Zachary Ochuodho @zachuodho
Commercial banks need to tighten their credit standards to contain the rising levels of non-performing loans (NPLs), which have increased by 0.8 percentage points from the first quarter (Q1) of this year.
The tightening of credit standards will allow commercial banks to manage the industry-wide deteriorating asset quality.
According to a report released yesterday by Cytonn Investment Management, the level of NPLs remains a major concern within the banking sector.
Caleb Mugendi an investment associate at Cytonn said real estate, manufacturing and retail sector were the major contributors to the increasing levels of NPLs.
“The weighted average gross NPL ratio for the listed banks declined from 9.6 per cent in Q1 2018 to 10.4 per cent in the subsequent quarter this year and if the trend persists, it will impact on banks’ bottom line, due to associated impairment charges, especially after adoption of the new IFRS 9 standard,” he said.
Mugendi attributed increase in NPLs partly to non-payment of pending bills by counties and national government.
During the Budget day, Treasury said that it has set aside Sh10 billion to offset part of the Sh300 billion which it owed business entities.
Mugendi asked commercial banks to focus on improving efficiency, growing non-funded income and containing asset quality deterioration to boost their earnings.
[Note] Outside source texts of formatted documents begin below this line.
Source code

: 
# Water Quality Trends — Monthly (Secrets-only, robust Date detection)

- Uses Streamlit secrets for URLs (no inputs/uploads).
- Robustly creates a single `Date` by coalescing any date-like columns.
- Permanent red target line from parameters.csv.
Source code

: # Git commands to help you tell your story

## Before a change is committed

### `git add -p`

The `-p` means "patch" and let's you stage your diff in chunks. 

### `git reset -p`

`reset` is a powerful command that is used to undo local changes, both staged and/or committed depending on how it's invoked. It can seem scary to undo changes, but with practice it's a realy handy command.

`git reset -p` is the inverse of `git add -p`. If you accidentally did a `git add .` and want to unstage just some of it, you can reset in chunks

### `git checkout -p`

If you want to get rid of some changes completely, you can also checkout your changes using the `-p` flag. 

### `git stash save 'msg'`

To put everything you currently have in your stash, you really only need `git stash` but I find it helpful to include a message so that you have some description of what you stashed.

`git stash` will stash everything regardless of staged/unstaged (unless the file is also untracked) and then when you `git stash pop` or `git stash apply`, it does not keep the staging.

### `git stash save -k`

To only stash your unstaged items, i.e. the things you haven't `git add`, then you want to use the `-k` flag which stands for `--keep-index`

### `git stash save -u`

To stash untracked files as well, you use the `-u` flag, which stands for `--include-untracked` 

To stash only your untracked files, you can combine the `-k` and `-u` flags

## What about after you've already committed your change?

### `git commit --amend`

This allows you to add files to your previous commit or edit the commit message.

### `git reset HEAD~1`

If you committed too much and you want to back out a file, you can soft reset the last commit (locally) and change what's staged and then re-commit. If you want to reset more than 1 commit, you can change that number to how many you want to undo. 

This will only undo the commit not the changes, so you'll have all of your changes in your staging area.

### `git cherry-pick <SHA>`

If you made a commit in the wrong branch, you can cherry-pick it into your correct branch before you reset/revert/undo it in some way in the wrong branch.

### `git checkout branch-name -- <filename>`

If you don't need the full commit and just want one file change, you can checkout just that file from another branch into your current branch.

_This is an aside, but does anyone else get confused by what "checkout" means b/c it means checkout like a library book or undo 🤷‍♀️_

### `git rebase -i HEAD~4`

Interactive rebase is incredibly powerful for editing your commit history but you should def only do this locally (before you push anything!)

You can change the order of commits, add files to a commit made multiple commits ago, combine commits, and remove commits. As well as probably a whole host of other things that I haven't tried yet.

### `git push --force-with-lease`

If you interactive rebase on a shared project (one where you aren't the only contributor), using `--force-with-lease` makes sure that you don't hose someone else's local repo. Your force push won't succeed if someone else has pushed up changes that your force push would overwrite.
Ian Kagira, an investment analyst said banks had improved performance on aggregate, as they recorded improved profitability, in a relatively tough operating environment.
“Increased emphasis on operating efficiency by banks seems to be bearing fruit, which was further supported by a recovery in interest revenue, largely supported by the asset re-allocation to government securities, and increased lending to specific segments,”said Kagira.